What is expected: Among the records below, find each line that includes the string "root" and copy it.
[[ Records shown open ]]
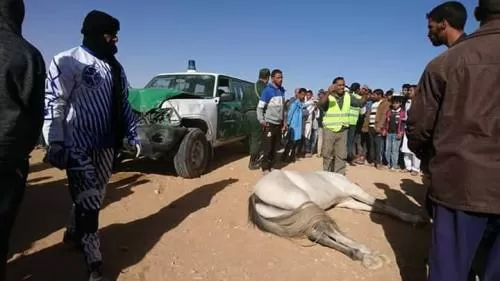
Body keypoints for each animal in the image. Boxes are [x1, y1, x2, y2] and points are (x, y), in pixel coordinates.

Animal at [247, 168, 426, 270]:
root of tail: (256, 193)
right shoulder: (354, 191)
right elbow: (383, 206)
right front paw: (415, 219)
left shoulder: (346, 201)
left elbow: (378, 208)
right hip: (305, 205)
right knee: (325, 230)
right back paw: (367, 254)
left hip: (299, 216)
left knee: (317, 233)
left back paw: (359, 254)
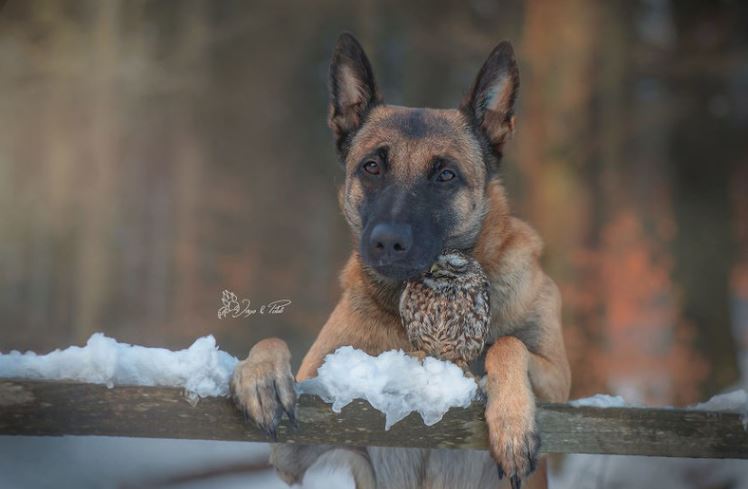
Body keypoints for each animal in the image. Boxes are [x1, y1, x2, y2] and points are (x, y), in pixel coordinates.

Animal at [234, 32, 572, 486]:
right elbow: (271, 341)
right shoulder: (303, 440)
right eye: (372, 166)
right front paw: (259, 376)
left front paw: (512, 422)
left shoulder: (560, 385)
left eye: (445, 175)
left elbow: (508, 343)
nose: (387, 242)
[[ Records shown closed ]]
[[ Records shown open ]]
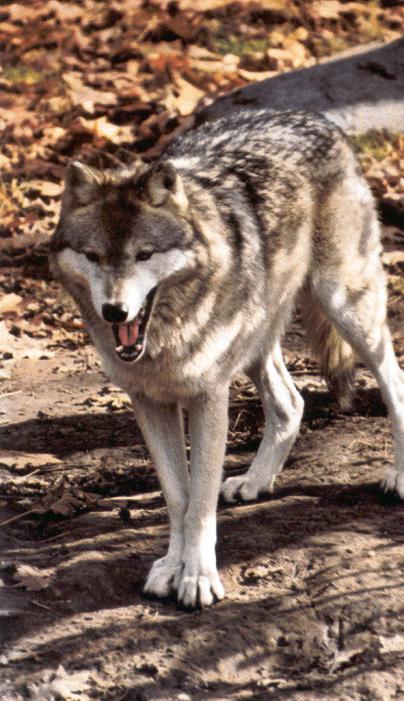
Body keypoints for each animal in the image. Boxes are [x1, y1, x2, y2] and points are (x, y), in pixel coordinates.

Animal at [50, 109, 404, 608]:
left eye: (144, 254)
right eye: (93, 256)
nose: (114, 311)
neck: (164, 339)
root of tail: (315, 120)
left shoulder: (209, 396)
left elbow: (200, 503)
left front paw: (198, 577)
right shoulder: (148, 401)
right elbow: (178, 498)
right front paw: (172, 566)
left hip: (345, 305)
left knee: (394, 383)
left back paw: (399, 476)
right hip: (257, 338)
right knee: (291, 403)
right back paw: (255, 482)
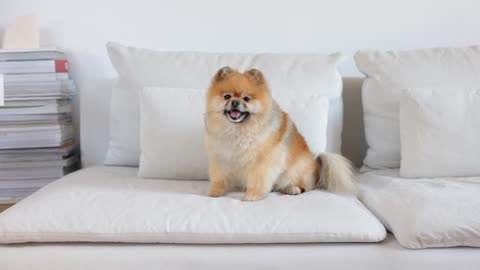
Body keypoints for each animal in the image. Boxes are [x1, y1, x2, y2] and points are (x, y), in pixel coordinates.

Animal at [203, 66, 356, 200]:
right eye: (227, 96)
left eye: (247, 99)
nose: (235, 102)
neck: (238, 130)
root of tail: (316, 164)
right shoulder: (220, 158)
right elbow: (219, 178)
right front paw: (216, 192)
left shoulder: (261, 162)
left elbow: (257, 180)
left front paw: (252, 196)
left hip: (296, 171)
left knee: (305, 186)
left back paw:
[[ Records shown closed ]]
Written solution:
root of tail: (256, 193)
root of tail: (315, 120)
root of tail: (316, 164)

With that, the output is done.